On the other hand, using the wheat seeds that have not been treated as described above, seeded in the same manner as in the treated group (this is referred to as the untreated group). The ratio of was investigated.
From the observation results of the treated area and the untreated area, the control effect of the treated area was calculated by Formula 1). The test was repeated twice. The average value is shown below.

Test example 4
10 mg of the present amide compound (No. 3) or the present amide compound (No. 12) and 1 mg of azoxystrobin, trifloxystrobin, pyraclostrobin or compound (IIr) are mixed, and this is coated with color coat red ( Add 10 parts of Becker Underwood Inc .: Colorant), 10 parts of CF-CLEAR (Becker Underwood Inc .: Binder) and 150 microliters of slurry to a total volume of 10 parts and mix well. 37.5 microliters of the mixed solution was added to 5 g of corn seeds and stirred. After air-drying, the treated corn seeds were sown at a rate of 5 grains / cup in a 300 ml plastic cup and covered with soil mixed with Fusarium griminaarum bran culture (this is referred to as the treatment zone). The proportion of seeds that did not germinate 18 days after sowing was investigated.
On the other hand, corn seeds that had not been treated were sown in the same manner as the treated group (this was defined as the untreated group), and the proportion of seeds that did not emerge after 18 days of sowing was investigated.
From the observation results of the treated and untreated areas, the control value was calculated using Formula 2).

  The present invention provides a plant disease control composition having an excellent control effect on plant diseases, and a new method for controlling plant diseases.

Claims (5)

Formula (I)

[Where,
n represents 3 or 4,
R ¹ represents a hydroxyl group, an amino group or a C1-C6 alkoxy group,
R ² represents a phenyl group, a 1-naphthyl group or a 3-indolyl group.
However, in the substituent represented by R ² , all the carbon atoms constituting the phenyl group, 1-naphthyl group and 3-indolyl group and having a substituent are all independent of each other.
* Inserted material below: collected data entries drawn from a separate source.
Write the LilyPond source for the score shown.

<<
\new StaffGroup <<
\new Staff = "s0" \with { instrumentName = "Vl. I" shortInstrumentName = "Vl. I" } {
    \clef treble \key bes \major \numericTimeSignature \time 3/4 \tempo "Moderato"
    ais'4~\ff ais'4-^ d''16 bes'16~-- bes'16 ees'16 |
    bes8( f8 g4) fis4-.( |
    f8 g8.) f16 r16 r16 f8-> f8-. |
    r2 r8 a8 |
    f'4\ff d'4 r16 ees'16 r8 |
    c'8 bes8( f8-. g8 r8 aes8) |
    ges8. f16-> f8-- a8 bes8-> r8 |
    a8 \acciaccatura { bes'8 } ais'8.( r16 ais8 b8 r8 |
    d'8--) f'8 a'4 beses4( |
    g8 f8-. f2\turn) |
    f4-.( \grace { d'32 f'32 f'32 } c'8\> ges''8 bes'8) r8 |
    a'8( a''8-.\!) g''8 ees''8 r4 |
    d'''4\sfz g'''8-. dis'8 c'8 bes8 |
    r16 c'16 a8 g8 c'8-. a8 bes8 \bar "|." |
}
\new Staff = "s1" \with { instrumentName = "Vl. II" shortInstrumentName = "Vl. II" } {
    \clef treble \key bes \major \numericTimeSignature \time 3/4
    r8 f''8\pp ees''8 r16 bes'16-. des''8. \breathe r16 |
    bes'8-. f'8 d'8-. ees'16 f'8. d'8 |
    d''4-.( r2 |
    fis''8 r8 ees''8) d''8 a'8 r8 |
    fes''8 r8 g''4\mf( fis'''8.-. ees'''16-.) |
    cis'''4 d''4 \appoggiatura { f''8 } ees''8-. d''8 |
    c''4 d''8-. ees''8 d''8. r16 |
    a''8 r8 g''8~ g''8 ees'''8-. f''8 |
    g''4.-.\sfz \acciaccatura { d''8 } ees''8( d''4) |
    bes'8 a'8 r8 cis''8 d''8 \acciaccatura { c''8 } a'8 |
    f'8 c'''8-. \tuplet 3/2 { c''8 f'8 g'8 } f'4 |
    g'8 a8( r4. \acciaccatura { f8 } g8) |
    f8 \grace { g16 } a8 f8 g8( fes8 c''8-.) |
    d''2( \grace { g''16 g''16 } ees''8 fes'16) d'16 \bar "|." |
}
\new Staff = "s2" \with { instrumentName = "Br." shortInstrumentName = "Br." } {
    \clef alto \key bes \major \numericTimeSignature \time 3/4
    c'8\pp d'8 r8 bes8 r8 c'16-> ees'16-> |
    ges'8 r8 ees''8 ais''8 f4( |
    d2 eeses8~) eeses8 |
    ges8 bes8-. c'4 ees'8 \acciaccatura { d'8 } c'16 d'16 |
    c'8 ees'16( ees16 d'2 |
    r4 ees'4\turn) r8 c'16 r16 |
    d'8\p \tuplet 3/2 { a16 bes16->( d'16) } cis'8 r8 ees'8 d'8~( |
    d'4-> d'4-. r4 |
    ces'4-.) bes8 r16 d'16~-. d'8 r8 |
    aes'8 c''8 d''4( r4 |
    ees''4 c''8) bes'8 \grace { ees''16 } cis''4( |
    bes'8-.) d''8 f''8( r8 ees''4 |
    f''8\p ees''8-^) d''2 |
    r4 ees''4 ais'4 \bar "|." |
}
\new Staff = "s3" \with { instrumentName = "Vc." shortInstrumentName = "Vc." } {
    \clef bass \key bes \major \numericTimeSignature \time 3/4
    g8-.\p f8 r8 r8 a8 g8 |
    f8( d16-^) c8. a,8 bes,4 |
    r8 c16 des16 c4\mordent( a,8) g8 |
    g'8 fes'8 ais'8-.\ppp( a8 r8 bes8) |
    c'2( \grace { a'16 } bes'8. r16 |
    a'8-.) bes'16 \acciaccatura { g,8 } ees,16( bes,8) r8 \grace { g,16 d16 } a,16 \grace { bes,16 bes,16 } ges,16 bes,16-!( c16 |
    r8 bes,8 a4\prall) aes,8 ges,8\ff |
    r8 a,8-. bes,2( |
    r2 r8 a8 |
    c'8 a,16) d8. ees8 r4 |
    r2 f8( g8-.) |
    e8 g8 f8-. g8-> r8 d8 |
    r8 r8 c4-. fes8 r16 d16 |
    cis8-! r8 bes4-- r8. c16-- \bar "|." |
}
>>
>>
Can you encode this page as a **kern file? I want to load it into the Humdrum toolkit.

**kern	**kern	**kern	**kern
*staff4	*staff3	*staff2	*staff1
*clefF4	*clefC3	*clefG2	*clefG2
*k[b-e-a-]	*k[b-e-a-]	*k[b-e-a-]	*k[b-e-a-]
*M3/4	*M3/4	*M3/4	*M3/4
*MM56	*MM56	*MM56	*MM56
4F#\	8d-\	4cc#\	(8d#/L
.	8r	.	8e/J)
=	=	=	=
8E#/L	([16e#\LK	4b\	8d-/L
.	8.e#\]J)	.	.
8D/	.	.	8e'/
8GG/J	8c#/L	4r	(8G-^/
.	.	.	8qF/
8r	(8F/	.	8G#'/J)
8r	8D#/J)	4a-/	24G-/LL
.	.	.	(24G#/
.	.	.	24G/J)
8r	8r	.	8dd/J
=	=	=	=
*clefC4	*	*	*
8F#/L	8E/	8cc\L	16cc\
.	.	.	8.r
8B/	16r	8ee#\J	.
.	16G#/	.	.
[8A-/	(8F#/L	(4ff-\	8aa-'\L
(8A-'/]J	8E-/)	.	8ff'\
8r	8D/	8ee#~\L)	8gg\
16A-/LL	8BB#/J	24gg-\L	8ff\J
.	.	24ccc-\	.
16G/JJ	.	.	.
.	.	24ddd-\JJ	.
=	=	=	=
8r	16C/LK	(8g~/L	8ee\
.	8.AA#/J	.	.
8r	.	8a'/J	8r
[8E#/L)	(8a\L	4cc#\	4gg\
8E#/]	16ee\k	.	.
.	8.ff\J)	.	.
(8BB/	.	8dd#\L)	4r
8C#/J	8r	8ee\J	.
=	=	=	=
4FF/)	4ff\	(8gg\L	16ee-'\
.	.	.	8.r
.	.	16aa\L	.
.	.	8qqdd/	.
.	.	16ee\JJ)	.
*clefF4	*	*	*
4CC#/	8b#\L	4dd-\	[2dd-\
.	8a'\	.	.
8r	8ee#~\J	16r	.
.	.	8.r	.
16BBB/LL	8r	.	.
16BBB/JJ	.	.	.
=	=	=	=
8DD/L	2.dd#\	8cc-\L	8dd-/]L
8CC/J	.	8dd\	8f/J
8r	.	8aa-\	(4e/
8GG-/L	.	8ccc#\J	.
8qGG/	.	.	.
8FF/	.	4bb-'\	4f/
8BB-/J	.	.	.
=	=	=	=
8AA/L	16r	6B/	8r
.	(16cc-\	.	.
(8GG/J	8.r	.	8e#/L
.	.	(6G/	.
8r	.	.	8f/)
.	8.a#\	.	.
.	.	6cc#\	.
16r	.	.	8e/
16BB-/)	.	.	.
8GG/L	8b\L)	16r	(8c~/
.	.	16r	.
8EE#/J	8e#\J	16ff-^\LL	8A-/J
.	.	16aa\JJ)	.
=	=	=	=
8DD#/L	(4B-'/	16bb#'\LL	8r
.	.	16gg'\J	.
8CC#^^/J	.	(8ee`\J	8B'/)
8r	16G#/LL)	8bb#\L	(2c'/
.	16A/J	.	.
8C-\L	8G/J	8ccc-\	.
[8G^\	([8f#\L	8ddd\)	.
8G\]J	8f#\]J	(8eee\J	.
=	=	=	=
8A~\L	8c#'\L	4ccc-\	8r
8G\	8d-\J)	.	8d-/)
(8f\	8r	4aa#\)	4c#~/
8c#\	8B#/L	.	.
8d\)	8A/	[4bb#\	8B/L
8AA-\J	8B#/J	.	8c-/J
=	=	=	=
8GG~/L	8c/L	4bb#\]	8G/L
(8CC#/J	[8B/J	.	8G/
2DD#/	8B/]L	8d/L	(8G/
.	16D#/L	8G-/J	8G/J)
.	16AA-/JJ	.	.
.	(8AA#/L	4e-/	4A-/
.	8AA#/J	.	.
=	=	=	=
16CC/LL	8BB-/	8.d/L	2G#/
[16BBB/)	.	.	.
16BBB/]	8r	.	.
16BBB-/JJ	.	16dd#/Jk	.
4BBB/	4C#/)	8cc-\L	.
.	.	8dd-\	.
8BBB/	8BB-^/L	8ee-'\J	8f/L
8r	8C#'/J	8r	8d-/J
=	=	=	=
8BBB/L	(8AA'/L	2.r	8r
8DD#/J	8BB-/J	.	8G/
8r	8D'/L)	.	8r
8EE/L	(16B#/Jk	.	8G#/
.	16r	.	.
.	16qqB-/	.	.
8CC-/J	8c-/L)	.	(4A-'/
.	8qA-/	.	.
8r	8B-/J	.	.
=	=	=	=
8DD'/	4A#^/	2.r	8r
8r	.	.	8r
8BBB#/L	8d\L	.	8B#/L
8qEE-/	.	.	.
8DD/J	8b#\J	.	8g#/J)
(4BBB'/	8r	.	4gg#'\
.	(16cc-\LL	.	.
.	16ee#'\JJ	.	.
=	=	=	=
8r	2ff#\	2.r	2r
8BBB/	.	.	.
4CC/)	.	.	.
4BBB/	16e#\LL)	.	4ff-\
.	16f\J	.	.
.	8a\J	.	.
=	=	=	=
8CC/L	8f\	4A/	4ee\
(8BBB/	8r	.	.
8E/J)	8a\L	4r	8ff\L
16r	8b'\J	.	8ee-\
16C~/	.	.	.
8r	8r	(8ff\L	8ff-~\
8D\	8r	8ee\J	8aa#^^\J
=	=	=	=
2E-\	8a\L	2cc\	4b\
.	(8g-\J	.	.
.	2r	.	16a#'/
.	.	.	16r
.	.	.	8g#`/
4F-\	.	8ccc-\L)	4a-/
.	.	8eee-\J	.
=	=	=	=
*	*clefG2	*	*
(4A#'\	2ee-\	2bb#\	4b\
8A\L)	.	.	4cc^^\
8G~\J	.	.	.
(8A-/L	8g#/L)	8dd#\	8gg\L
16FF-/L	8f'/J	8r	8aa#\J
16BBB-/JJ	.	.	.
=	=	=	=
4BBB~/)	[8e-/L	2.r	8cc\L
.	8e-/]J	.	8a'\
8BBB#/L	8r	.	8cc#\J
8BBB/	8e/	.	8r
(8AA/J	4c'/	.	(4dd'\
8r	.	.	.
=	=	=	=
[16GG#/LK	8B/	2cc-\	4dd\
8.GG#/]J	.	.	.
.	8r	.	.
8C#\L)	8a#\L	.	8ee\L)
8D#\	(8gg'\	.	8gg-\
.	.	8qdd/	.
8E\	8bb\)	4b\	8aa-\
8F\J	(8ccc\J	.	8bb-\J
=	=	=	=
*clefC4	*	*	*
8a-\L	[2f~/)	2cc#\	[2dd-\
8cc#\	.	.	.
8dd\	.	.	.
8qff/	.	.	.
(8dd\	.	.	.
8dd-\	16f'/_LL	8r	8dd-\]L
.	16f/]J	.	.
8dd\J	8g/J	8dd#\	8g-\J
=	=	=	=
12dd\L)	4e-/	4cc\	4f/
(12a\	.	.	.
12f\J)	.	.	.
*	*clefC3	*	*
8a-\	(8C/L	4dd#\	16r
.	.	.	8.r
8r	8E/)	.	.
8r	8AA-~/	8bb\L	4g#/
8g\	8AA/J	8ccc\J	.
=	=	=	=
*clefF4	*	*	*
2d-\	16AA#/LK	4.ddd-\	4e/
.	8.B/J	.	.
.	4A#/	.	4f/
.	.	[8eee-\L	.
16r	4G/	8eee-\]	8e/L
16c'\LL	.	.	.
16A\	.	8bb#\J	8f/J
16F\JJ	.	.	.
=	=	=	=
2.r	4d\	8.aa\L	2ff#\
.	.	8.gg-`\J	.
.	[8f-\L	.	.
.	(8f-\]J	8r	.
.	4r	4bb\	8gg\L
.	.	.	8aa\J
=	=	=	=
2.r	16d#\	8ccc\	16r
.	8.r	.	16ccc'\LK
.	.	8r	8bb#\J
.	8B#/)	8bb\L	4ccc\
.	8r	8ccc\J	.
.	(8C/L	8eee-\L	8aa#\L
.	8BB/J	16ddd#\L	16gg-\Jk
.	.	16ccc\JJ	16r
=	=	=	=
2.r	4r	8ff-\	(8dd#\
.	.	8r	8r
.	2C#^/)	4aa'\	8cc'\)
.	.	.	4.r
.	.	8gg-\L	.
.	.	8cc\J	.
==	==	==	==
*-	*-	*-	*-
A halogen atom, a hydroxyl group, a nitro group, a C1-C6 alkyl group or a C1-C6 alkoxy group may be substituted. ]
An amide compound represented by the formula:
A plant disease control composition comprising at least one compound selected from the group (A).
Group (A): Cresoxime methyl, azoxystrobin, pyraclostrobin, picoxystrobin, enestrobin, trifloxystrobin, dimoxystrobin, floxastrobin, orisatrobin, famoxadone, fenamidone, metminostrobin, formula ( A group consisting of the compound represented by II) and pyribencarb.
Formula (II)

  The plant disease control composition according to claim 1, wherein the ratio of the content of the amide compound or a salt thereof and at least one compound selected from the group (A) is 100: 1 to 1: 100 by weight.   A method for controlling plant diseases, comprising a step of applying an effective amount of the plant disease control composition according to claim 1 or 2 to a plant or soil for growing plants.   A method for controlling plant diseases comprising a step of applying an effective amount of the plant disease control composition according to claim 1 or 2 to plant seeds.   The plant disease control method according to claim 4, wherein the plant seed is a seed of corn, cotton, soybean, sugar beet, rapeseed, wheat or rice.